◆ **How to complete this task**: Transcribe the records below line by line, exactly as they read.

◆ **Material provided**:
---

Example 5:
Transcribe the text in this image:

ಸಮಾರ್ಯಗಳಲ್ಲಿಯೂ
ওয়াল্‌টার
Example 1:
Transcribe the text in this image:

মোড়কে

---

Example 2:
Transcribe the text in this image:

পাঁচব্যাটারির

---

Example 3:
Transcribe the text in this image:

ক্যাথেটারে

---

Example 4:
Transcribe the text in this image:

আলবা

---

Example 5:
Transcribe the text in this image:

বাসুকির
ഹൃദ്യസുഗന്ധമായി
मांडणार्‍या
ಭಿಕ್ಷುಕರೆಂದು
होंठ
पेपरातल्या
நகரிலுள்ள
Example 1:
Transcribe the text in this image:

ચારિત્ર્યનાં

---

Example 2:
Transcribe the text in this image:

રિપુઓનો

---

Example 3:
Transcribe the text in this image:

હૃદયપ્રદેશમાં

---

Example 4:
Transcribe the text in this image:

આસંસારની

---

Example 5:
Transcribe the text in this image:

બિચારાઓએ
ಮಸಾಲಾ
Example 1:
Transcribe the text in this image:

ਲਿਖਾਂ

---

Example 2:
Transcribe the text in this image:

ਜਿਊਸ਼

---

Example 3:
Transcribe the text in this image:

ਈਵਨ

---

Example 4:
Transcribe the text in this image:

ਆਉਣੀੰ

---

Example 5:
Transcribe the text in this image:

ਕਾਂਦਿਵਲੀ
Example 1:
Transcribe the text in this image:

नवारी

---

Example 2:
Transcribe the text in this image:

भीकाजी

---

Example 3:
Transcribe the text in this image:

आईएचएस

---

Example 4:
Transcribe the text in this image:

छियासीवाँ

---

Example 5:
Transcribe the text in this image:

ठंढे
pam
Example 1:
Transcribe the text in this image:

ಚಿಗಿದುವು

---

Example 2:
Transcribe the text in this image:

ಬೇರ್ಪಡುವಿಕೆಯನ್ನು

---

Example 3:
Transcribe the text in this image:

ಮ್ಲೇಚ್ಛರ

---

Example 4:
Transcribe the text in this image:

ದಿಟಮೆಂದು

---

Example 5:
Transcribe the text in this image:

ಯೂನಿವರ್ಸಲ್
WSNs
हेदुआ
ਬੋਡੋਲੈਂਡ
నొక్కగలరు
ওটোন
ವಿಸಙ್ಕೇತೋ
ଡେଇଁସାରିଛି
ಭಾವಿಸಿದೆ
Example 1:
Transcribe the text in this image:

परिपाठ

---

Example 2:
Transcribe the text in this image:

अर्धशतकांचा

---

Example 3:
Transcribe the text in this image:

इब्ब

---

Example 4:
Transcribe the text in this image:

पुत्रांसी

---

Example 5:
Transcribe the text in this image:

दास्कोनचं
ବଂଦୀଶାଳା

◆ **Answer to this task**:
---

Example 5:
Transcribe the text in this image:

ಸಮಾರ್ಯಗಳಲ್ಲಿಯೂ
ওয়াল্‌টার
Example 1:
Transcribe the text in this image:

মোড়কে

---

Example 2:
Transcribe the text in this image:

পাঁচব্যাটারির

---

Example 3:
Transcribe the text in this image:

ক্যাথেটারে

---

Example 4:
Transcribe the text in this image:

আলবা

---

Example 5:
Transcribe the text in this image:

বাসুকির
ഹൃദ്യസുഗന്ധമായി
मांडणार्‍या
ಭಿಕ್ಷುಕರೆಂದು
होंठ
पेपरातल्या
நகரிலுள்ள
Example 1:
Transcribe the text in this image:

ચારિત્ર્યનાં

---

Example 2:
Transcribe the text in this image:

રિપુઓનો

---

Example 3:
Transcribe the text in this image:

હૃદયપ્રદેશમાં

---

Example 4:
Transcribe the text in this image:

આસંસારની

---

Example 5:
Transcribe the text in this image:

બિચારાઓએ
ಮಸಾಲಾ
Example 1:
Transcribe the text in this image:

ਲਿਖਾਂ

---

Example 2:
Transcribe the text in this image:

ਜਿਊਸ਼

---

Example 3:
Transcribe the text in this image:

ਈਵਨ

---

Example 4:
Transcribe the text in this image:

ਆਉਣੀੰ

---

Example 5:
Transcribe the text in this image:

ਕਾਂਦਿਵਲੀ
Example 1:
Transcribe the text in this image:

नवारी

---

Example 2:
Transcribe the text in this image:

भीकाजी

---

Example 3:
Transcribe the text in this image:

आईएचएस

---

Example 4:
Transcribe the text in this image:

छियासीवाँ

---

Example 5:
Transcribe the text in this image:

ठंढे
pam
Example 1:
Transcribe the text in this image:

ಚಿಗಿದುವು

---

Example 2:
Transcribe the text in this image:

ಬೇರ್ಪಡುವಿಕೆಯನ್ನು

---

Example 3:
Transcribe the text in this image:

ಮ್ಲೇಚ್ಛರ

---

Example 4:
Transcribe the text in this image:

ದಿಟಮೆಂದು

---

Example 5:
Transcribe the text in this image:

ಯೂನಿವರ್ಸಲ್
WSNs
हेदुआ
ਬੋਡੋਲੈਂਡ
నొక్కగలరు
ওটোন
ವಿಸಙ್ಕೇತೋ
ଡେଇଁସାରିଛି
ಭಾವಿಸಿದೆ
Example 1:
Transcribe the text in this image:

परिपाठ

---

Example 2:
Transcribe the text in this image:

अर्धशतकांचा

---

Example 3:
Transcribe the text in this image:

इब्ब

---

Example 4:
Transcribe the text in this image:

पुत्रांसी

---

Example 5:
Transcribe the text in this image:

दास्कोनचं
ବଂଦୀଶାଳା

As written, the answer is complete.